Dataset items:
begin

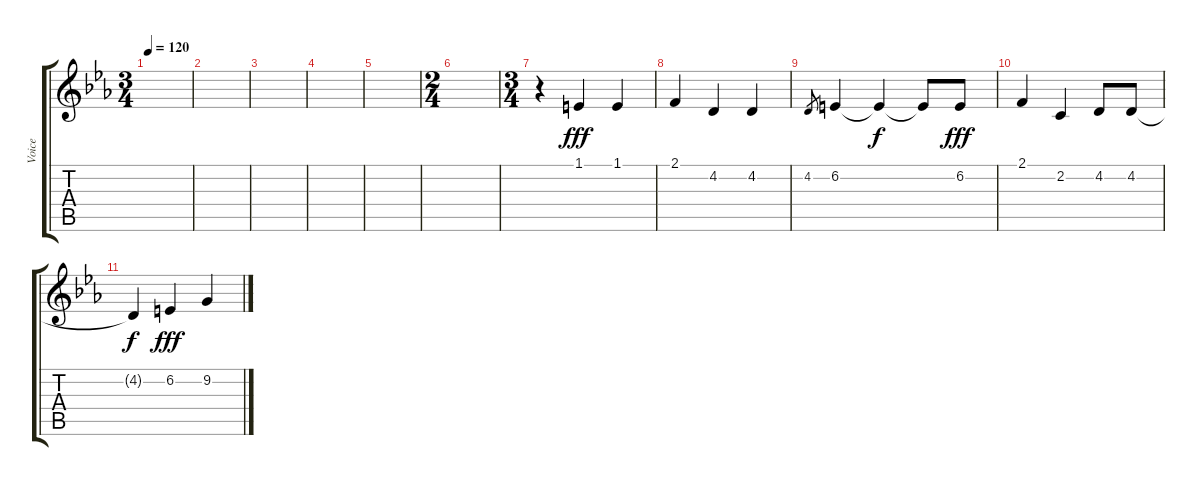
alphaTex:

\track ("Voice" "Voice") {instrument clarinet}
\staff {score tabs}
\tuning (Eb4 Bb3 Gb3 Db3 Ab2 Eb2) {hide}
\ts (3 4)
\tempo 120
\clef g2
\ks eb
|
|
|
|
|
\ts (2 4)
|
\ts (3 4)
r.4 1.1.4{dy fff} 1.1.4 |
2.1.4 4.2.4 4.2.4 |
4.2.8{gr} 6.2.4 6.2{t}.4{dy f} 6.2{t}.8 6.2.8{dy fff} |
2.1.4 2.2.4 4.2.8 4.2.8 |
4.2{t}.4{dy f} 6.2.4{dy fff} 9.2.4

end
begin

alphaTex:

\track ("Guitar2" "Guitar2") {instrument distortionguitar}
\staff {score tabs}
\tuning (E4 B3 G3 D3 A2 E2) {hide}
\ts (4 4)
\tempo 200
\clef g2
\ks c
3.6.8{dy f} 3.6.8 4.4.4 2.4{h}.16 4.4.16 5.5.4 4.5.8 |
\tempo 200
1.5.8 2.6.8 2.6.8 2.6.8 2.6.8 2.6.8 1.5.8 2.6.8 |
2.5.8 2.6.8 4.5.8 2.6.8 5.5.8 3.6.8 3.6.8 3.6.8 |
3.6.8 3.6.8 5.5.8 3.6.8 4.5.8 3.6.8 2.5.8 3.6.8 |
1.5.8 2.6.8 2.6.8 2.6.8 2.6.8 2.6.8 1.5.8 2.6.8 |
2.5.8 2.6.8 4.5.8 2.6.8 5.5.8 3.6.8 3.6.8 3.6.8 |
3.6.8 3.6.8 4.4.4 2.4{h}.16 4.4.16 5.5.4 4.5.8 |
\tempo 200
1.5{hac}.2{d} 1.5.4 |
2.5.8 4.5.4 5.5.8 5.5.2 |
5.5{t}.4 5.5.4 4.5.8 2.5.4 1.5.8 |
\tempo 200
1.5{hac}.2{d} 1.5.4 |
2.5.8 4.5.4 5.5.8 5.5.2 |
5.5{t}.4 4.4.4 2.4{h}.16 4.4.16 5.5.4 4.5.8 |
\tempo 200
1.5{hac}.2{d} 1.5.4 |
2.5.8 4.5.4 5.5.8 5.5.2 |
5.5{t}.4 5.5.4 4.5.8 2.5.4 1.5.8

end

§ WHAT THE EXERCISE ASKS
Count the lines of the items above that contain the string "tuning", treating uppercase and lowercase as different, and reply with only the number.

§ RESULT FOR THIS TASK
2